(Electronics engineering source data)
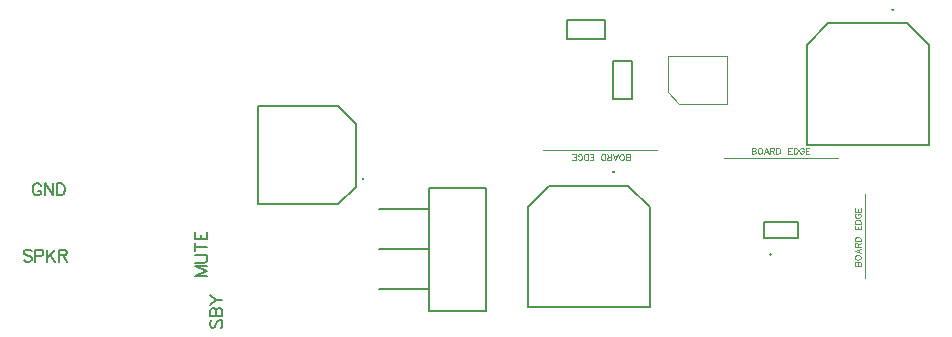
<source format=gbr>
G04 DipTrace 4.2.0.1*
G04 TopAssembly.gbr*
%MOIN*%
G04 #@! TF.FileFunction,Drawing,Top*
G04 #@! TF.Part,Single*
%ADD13C,0.004724*%
%ADD23C,0.005*%
%ADD68C,0.006176*%
%ADD71C,0.003088*%
%FSLAX26Y26*%
G04*
G70*
G90*
G75*
G01*
G04 TopAssy*
%LPD*%
X2049999Y939566D2*
D23*
Y530117D1*
X1861023D1*
Y600983D1*
Y734842D1*
Y868700D1*
Y939566D1*
X2049999D1*
X1861023Y868700D2*
X1693700D1*
X1861023Y734842D2*
X1693700D1*
X1861023Y600983D2*
X1693700D1*
X2525590Y946456D2*
X2261810D1*
X2190944Y875590D1*
Y540944D1*
X2596456D1*
Y875590D1*
X2525590Y946456D1*
G36*
X2476377Y995669D2*
X2476891Y995635D1*
X2477396Y995534D1*
X2477884Y995369D1*
X2478346Y995141D1*
X2478774Y994855D1*
X2479161Y994515D1*
X2479501Y994128D1*
X2479787Y993700D1*
X2480014Y993238D1*
X2480180Y992750D1*
X2480280Y992245D1*
X2480314Y991731D1*
X2480280Y991218D1*
X2480180Y990713D1*
X2480014Y990225D1*
X2479787Y989763D1*
X2479501Y989335D1*
X2479161Y988948D1*
X2478774Y988608D1*
X2478346Y988322D1*
X2477884Y988094D1*
X2477396Y987929D1*
X2476891Y987828D1*
X2476377Y987794D1*
D1*
X2475863Y987828D1*
X2475358Y987929D1*
X2474871Y988094D1*
X2474409Y988322D1*
X2473980Y988608D1*
X2473593Y988948D1*
X2473254Y989335D1*
X2472968Y989763D1*
X2472740Y990225D1*
X2472574Y990713D1*
X2472474Y991218D1*
X2472440Y991731D1*
X2472474Y992245D1*
X2472574Y992750D1*
X2472740Y993238D1*
X2472968Y993700D1*
X2473254Y994128D1*
X2473593Y994515D1*
X2473980Y994855D1*
X2474409Y995141D1*
X2474871Y995369D1*
X2475358Y995534D1*
X2475863Y995635D1*
X2476377Y995669D1*
D1*
G37*
X1617025Y943507D2*
D23*
Y1152169D1*
X1557970Y1211224D1*
X1290254D1*
Y884452D1*
X1557970D1*
X1617025Y943507D1*
G36*
X1642616Y973035D2*
X1643130Y973001D1*
X1643635Y972900D1*
X1644123Y972735D1*
X1644585Y972507D1*
X1645013Y972221D1*
X1645400Y971882D1*
X1645739Y971494D1*
X1646026Y971066D1*
X1646253Y970604D1*
X1646419Y970117D1*
X1646519Y969612D1*
X1646553Y969098D1*
X1646519Y968584D1*
X1646419Y968079D1*
X1646253Y967591D1*
X1646026Y967129D1*
X1645739Y966701D1*
X1645400Y966314D1*
X1645013Y965974D1*
X1644585Y965688D1*
X1644123Y965460D1*
X1643635Y965295D1*
X1643130Y965194D1*
X1642616Y965161D1*
D1*
X1642102Y965194D1*
X1641597Y965295D1*
X1641109Y965460D1*
X1640648Y965688D1*
X1640219Y965974D1*
X1639832Y966314D1*
X1639493Y966701D1*
X1639206Y967129D1*
X1638979Y967591D1*
X1638813Y968079D1*
X1638713Y968584D1*
X1638679Y969098D1*
X1638713Y969612D1*
X1638813Y970117D1*
X1638979Y970604D1*
X1639206Y971066D1*
X1639493Y971494D1*
X1639832Y971882D1*
X1640219Y972221D1*
X1640647Y972507D1*
X1641109Y972735D1*
X1641597Y972900D1*
X1642102Y973001D1*
X1642616Y973035D1*
D1*
G37*
X3092523Y773473D2*
D23*
X2978350D1*
Y824654D1*
X3092523D1*
Y773473D1*
G36*
X2999413Y712449D2*
X2998899Y712483D1*
X2998394Y712583D1*
X2997906Y712749D1*
X2997444Y712977D1*
X2997016Y713263D1*
X2996629Y713602D1*
X2996289Y713990D1*
X2996003Y714418D1*
X2995775Y714880D1*
X2995610Y715367D1*
X2995509Y715872D1*
X2995476Y716386D1*
X2995509Y716900D1*
X2995610Y717405D1*
X2995775Y717893D1*
X2996003Y718355D1*
X2996289Y718783D1*
X2996629Y719170D1*
X2997016Y719510D1*
X2997444Y719796D1*
X2997906Y720024D1*
X2998394Y720189D1*
X2998899Y720290D1*
X2999413Y720323D1*
D1*
X2999926Y720290D1*
X3000432Y720189D1*
X3000919Y720024D1*
X3001381Y719796D1*
X3001809Y719510D1*
X3002196Y719170D1*
X3002536Y718783D1*
X3002822Y718355D1*
X3003050Y717893D1*
X3003215Y717405D1*
X3003316Y716900D1*
X3003350Y716386D1*
X3003316Y715872D1*
X3003215Y715367D1*
X3003050Y714880D1*
X3002822Y714418D1*
X3002536Y713990D1*
X3002196Y713602D1*
X3001809Y713263D1*
X3001381Y712977D1*
X3000919Y712749D1*
X3000432Y712583D1*
X2999926Y712483D1*
X2999413Y712449D1*
D1*
G37*
X2656522Y1377638D2*
D13*
X2853372D1*
Y1220158D1*
X2695892D1*
X2656522Y1259528D1*
Y1377638D1*
X2448742Y1435944D2*
D23*
Y1498936D1*
X2322758D1*
Y1435944D1*
X2448742D1*
X2473724Y1235906D2*
X2536716D1*
Y1361890D1*
X2473724D1*
Y1235906D1*
X2846066Y1039439D2*
D13*
X3224806D1*
X2621742Y1064659D2*
X2243002D1*
X3313718Y638931D2*
Y917671D1*
X3455875Y1487634D2*
D23*
X3192095D1*
X3121229Y1416768D1*
Y1082123D1*
X3526741D1*
Y1416768D1*
X3455875Y1487634D1*
G36*
X3406662Y1536847D2*
X3407176Y1536813D1*
X3407681Y1536713D1*
X3408169Y1536547D1*
X3408630Y1536320D1*
X3409059Y1536033D1*
X3409446Y1535694D1*
X3409785Y1535307D1*
X3410071Y1534878D1*
X3410299Y1534417D1*
X3410465Y1533929D1*
X3410565Y1533424D1*
X3410599Y1532910D1*
X3410565Y1532396D1*
X3410465Y1531891D1*
X3410299Y1531403D1*
X3410071Y1530941D1*
X3409785Y1530513D1*
X3409446Y1530126D1*
X3409059Y1529787D1*
X3408630Y1529500D1*
X3408169Y1529273D1*
X3407681Y1529107D1*
X3407176Y1529007D1*
X3406662Y1528973D1*
D1*
X3406148Y1529007D1*
X3405643Y1529107D1*
X3405155Y1529273D1*
X3404693Y1529500D1*
X3404265Y1529787D1*
X3403878Y1530126D1*
X3403539Y1530513D1*
X3403252Y1530941D1*
X3403025Y1531403D1*
X3402859Y1531891D1*
X3402759Y1532396D1*
X3402725Y1532910D1*
X3402759Y1533424D1*
X3402859Y1533929D1*
X3403025Y1534417D1*
X3403252Y1534878D1*
X3403539Y1535307D1*
X3403878Y1535694D1*
X3404265Y1536033D1*
X3404693Y1536320D1*
X3405155Y1536547D1*
X3405643Y1536713D1*
X3406148Y1536813D1*
X3406662Y1536847D1*
D1*
G37*
X568702Y944754D2*
D68*
X566800Y948557D1*
X562954Y952404D1*
X559151Y954305D1*
X551502D1*
X547655Y952404D1*
X543852Y948557D1*
X541907Y944754D1*
X540006Y939006D1*
Y929412D1*
X541907Y923708D1*
X543852Y919861D1*
X547655Y916058D1*
X551502Y914113D1*
X559151D1*
X562954Y916058D1*
X566800Y919861D1*
X568702Y923708D1*
Y929412D1*
X559151D1*
X607848Y954305D2*
Y914113D1*
X581053Y954305D1*
Y914113D1*
X620199Y954305D2*
Y914113D1*
X633596D1*
X639344Y916058D1*
X643191Y919861D1*
X645093Y923708D1*
X646994Y929412D1*
Y939006D1*
X645093Y944754D1*
X643191Y948557D1*
X639344Y952404D1*
X633596Y954305D1*
X620199D1*
X536895Y727489D2*
X533092Y731335D1*
X527344Y733237D1*
X519695D1*
X513947Y731335D1*
X510100Y727489D1*
Y723686D1*
X512046Y719839D1*
X513947Y717938D1*
X517749Y716037D1*
X529246Y712190D1*
X533092Y710289D1*
X534994Y708343D1*
X536895Y704541D1*
Y698793D1*
X533092Y694990D1*
X527344Y693045D1*
X519695D1*
X513947Y694990D1*
X510100Y698793D1*
X549246Y712190D2*
X566490D1*
X572194Y714091D1*
X574140Y716037D1*
X576041Y719839D1*
Y725587D1*
X574140Y729390D1*
X572194Y731335D1*
X566490Y733237D1*
X549246D1*
Y693045D1*
X588392Y733237D2*
Y693045D1*
X615187Y733237D2*
X588392Y706442D1*
X597943Y716037D2*
X615187Y693045D1*
X627538Y714091D2*
X644738D1*
X650486Y716037D1*
X652432Y717938D1*
X654333Y721741D1*
Y725587D1*
X652432Y729390D1*
X650486Y731335D1*
X644738Y733237D1*
X627538D1*
Y693045D1*
X640936Y714091D2*
X654333Y693045D1*
X1138015Y498583D2*
X1134168Y494780D1*
X1132267Y489032D1*
Y481383D1*
X1134168Y475635D1*
X1138015Y471788D1*
X1141818D1*
X1145664Y473733D1*
X1147566Y475635D1*
X1149467Y479437D1*
X1153314Y490933D1*
X1155215Y494780D1*
X1157160Y496681D1*
X1160963Y498583D1*
X1166711D1*
X1170513Y494780D1*
X1172459Y489032D1*
Y481383D1*
X1170513Y475635D1*
X1166711Y471788D1*
X1132267Y510934D2*
X1172459D1*
Y528178D1*
X1170513Y533926D1*
X1168612Y535827D1*
X1164810Y537729D1*
X1159062D1*
X1155215Y535827D1*
X1153314Y533926D1*
X1151412Y528178D1*
X1149467Y533926D1*
X1147566Y535827D1*
X1143763Y537729D1*
X1139916D1*
X1136114Y535827D1*
X1134168Y533926D1*
X1132267Y528178D1*
Y510934D1*
X1151412D2*
Y528178D1*
X1132267Y550080D2*
X1151412Y565379D1*
X1172459D1*
X1132267Y580677D2*
X1151412Y565379D1*
X1122459Y677385D2*
X1082267D1*
X1122459Y662086D1*
X1082267Y646788D1*
X1122459D1*
X1082267Y689736D2*
X1110963D1*
X1116711Y691638D1*
X1120513Y695484D1*
X1122459Y701233D1*
Y705035D1*
X1120513Y710783D1*
X1116711Y714630D1*
X1110963Y716531D1*
X1082267D1*
Y742280D2*
X1122459D1*
X1082267Y728883D2*
Y755677D1*
Y792878D2*
Y768029D1*
X1122459D1*
Y792878D1*
X1101412Y768029D2*
Y783327D1*
X2936993Y1072810D2*
D71*
Y1052714D1*
X2945615D1*
X2948489Y1053687D1*
X2949440Y1054638D1*
X2950391Y1056539D1*
Y1059413D1*
X2949440Y1061336D1*
X2948489Y1062287D1*
X2945615Y1063238D1*
X2948489Y1064210D1*
X2949440Y1065161D1*
X2950391Y1067062D1*
Y1068986D1*
X2949440Y1070887D1*
X2948489Y1071860D1*
X2945615Y1072810D1*
X2936993D1*
Y1063238D2*
X2945615D1*
X2962314Y1072810D2*
X2960391Y1071860D1*
X2958490Y1069936D1*
X2957517Y1068035D1*
X2956566Y1065161D1*
Y1060364D1*
X2957517Y1057512D1*
X2958490Y1055588D1*
X2960391Y1053687D1*
X2962314Y1052714D1*
X2966139D1*
X2968040Y1053687D1*
X2969964Y1055588D1*
X2970914Y1057512D1*
X2971865Y1060364D1*
Y1065161D1*
X2970914Y1068035D1*
X2969964Y1069936D1*
X2968040Y1071860D1*
X2966139Y1072810D1*
X2962314D1*
X2993361Y1052714D2*
X2985690Y1072810D1*
X2978041Y1052714D1*
X2980915Y1059413D2*
X2990487D1*
X2999537Y1063238D2*
X3008137D1*
X3011011Y1064210D1*
X3011984Y1065161D1*
X3012934Y1067062D1*
Y1068986D1*
X3011984Y1070887D1*
X3011011Y1071860D1*
X3008137Y1072810D1*
X2999537D1*
Y1052714D1*
X3006236Y1063238D2*
X3012934Y1052714D1*
X3019110Y1072810D2*
Y1052714D1*
X3025809D1*
X3028683Y1053687D1*
X3030606Y1055588D1*
X3031557Y1057512D1*
X3032507Y1060364D1*
Y1065161D1*
X3031557Y1068035D1*
X3030606Y1069936D1*
X3028683Y1071860D1*
X3025809Y1072810D1*
X3019110D1*
X3070548D2*
X3058123D1*
Y1052714D1*
X3070548D1*
X3058123Y1063238D2*
X3065773D1*
X3076724Y1072810D2*
Y1052714D1*
X3083422D1*
X3086296Y1053687D1*
X3088220Y1055588D1*
X3089170Y1057512D1*
X3090121Y1060364D1*
Y1065161D1*
X3089170Y1068035D1*
X3088220Y1069936D1*
X3086296Y1071860D1*
X3083422Y1072810D1*
X3076724D1*
X3110645Y1068035D2*
X3109694Y1069936D1*
X3107771Y1071860D1*
X3105869Y1072810D1*
X3102045D1*
X3100121Y1071860D1*
X3098220Y1069936D1*
X3097247Y1068035D1*
X3096297Y1065161D1*
Y1060364D1*
X3097247Y1057512D1*
X3098220Y1055588D1*
X3100121Y1053687D1*
X3102045Y1052714D1*
X3105869D1*
X3107771Y1053687D1*
X3109694Y1055588D1*
X3110645Y1057512D1*
Y1060364D1*
X3105869D1*
X3129245Y1072810D2*
X3116820D1*
Y1052714D1*
X3129245D1*
X3116820Y1063238D2*
X3124470D1*
X2530815Y1031288D2*
Y1051384D1*
X2522193D1*
X2519319Y1050411D1*
X2518368Y1049461D1*
X2517418Y1047559D1*
Y1044685D1*
X2518368Y1042762D1*
X2519319Y1041811D1*
X2522193Y1040861D1*
X2519319Y1039888D1*
X2518368Y1038937D1*
X2517418Y1037036D1*
Y1035113D1*
X2518368Y1033211D1*
X2519319Y1032239D1*
X2522193Y1031288D1*
X2530815D1*
Y1040861D2*
X2522193D1*
X2505494Y1031288D2*
X2507417Y1032239D1*
X2509318Y1034162D1*
X2510291Y1036063D1*
X2511242Y1038937D1*
Y1043735D1*
X2510291Y1046587D1*
X2509318Y1048510D1*
X2507417Y1050411D1*
X2505494Y1051384D1*
X2501669D1*
X2499768Y1050411D1*
X2497844Y1048510D1*
X2496894Y1046587D1*
X2495943Y1043735D1*
Y1038937D1*
X2496894Y1036063D1*
X2497844Y1034162D1*
X2499768Y1032239D1*
X2501669Y1031288D1*
X2505494D1*
X2474447Y1051384D2*
X2482118Y1031288D1*
X2489768Y1051384D1*
X2486894Y1044685D2*
X2477321D1*
X2468271Y1040861D2*
X2459671D1*
X2456797Y1039888D1*
X2455824Y1038937D1*
X2454874Y1037036D1*
Y1035113D1*
X2455824Y1033211D1*
X2456797Y1032239D1*
X2459671Y1031288D1*
X2468271D1*
Y1051384D1*
X2461572Y1040861D2*
X2454874Y1051384D1*
X2448698Y1031288D2*
Y1051384D1*
X2441999D1*
X2439125Y1050411D1*
X2437202Y1048510D1*
X2436251Y1046587D1*
X2435301Y1043735D1*
Y1038937D1*
X2436251Y1036063D1*
X2437202Y1034162D1*
X2439125Y1032239D1*
X2441999Y1031288D1*
X2448698D1*
X2397260D2*
X2409685D1*
Y1051384D1*
X2397260D1*
X2409685Y1040861D2*
X2402035D1*
X2391084Y1031288D2*
Y1051384D1*
X2384386D1*
X2381512Y1050411D1*
X2379588Y1048510D1*
X2378638Y1046587D1*
X2377687Y1043735D1*
Y1038937D1*
X2378638Y1036063D1*
X2379588Y1034162D1*
X2381512Y1032239D1*
X2384386Y1031288D1*
X2391084D1*
X2357163Y1036063D2*
X2358114Y1034162D1*
X2360037Y1032239D1*
X2361939Y1031288D1*
X2365763D1*
X2367687Y1032239D1*
X2369588Y1034162D1*
X2370561Y1036063D1*
X2371511Y1038937D1*
Y1043735D1*
X2370561Y1046587D1*
X2369588Y1048510D1*
X2367687Y1050411D1*
X2365763Y1051384D1*
X2361939D1*
X2360037Y1050411D1*
X2358114Y1048510D1*
X2357163Y1046587D1*
Y1043735D1*
X2361939D1*
X2338563Y1031288D2*
X2350988D1*
Y1051384D1*
X2338563D1*
X2350988Y1040861D2*
X2343338D1*
X3280347Y679833D2*
X3300443D1*
Y688455D1*
X3299470Y691329D1*
X3298520Y692280D1*
X3296618Y693230D1*
X3293744D1*
X3291821Y692280D1*
X3290870Y691329D1*
X3289920Y688455D1*
X3288947Y691329D1*
X3287996Y692280D1*
X3286095Y693230D1*
X3284172D1*
X3282270Y692280D1*
X3281298Y691329D1*
X3280347Y688455D1*
Y679833D1*
X3289920D2*
Y688455D1*
X3280347Y705154D2*
X3281298Y703231D1*
X3283221Y701330D1*
X3285122Y700357D1*
X3287996Y699406D1*
X3292794D1*
X3295646Y700357D1*
X3297569Y701330D1*
X3299470Y703231D1*
X3300443Y705154D1*
Y708979D1*
X3299470Y710880D1*
X3297569Y712804D1*
X3295646Y713754D1*
X3292794Y714705D1*
X3287996D1*
X3285122Y713754D1*
X3283221Y712804D1*
X3281298Y710880D1*
X3280347Y708979D1*
Y705154D1*
X3300443Y736201D2*
X3280347Y728530D1*
X3300443Y720881D1*
X3293744Y723755D2*
Y733327D1*
X3289920Y742377D2*
Y750977D1*
X3288947Y753851D1*
X3287996Y754824D1*
X3286095Y755774D1*
X3284172D1*
X3282270Y754824D1*
X3281298Y753851D1*
X3280347Y750977D1*
Y742377D1*
X3300443D1*
X3289920Y749076D2*
X3300443Y755774D1*
X3280347Y761950D2*
X3300443D1*
Y768649D1*
X3299470Y771523D1*
X3297569Y773446D1*
X3295646Y774397D1*
X3292794Y775347D1*
X3287996D1*
X3285122Y774397D1*
X3283221Y773446D1*
X3281298Y771523D1*
X3280347Y768649D1*
Y761950D1*
Y813388D2*
Y800963D1*
X3300443D1*
Y813388D1*
X3289920Y800963D2*
Y808613D1*
X3280347Y819564D2*
X3300443D1*
Y826262D1*
X3299470Y829136D1*
X3297569Y831060D1*
X3295646Y832010D1*
X3292794Y832961D1*
X3287996D1*
X3285122Y832010D1*
X3283221Y831060D1*
X3281298Y829136D1*
X3280347Y826262D1*
Y819564D1*
X3285122Y853485D2*
X3283221Y852534D1*
X3281298Y850611D1*
X3280347Y848709D1*
Y844885D1*
X3281298Y842961D1*
X3283221Y841060D1*
X3285122Y840087D1*
X3287996Y839137D1*
X3292794D1*
X3295646Y840087D1*
X3297569Y841060D1*
X3299470Y842961D1*
X3300443Y844885D1*
Y848709D1*
X3299470Y850611D1*
X3297569Y852534D1*
X3295646Y853485D1*
X3292794D1*
Y848709D1*
X3280347Y872085D2*
Y859660D1*
X3300443D1*
Y872085D1*
X3289920Y859660D2*
Y867310D1*
M02*

</source>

**Work to be completed**.
Using the data above, transcribe the lines that run from the line with "X517749Y716037D1*" to the line with "X572194Y731335D1*", both ends kept, and output nothing else.

**Response**.
X517749Y716037D1*
X529246Y712190D1*
X533092Y710289D1*
X534994Y708343D1*
X536895Y704541D1*
Y698793D1*
X533092Y694990D1*
X527344Y693045D1*
X519695D1*
X513947Y694990D1*
X510100Y698793D1*
X549246Y712190D2*
X566490D1*
X572194Y714091D1*
X574140Y716037D1*
X576041Y719839D1*
Y725587D1*
X574140Y729390D1*
X572194Y731335D1*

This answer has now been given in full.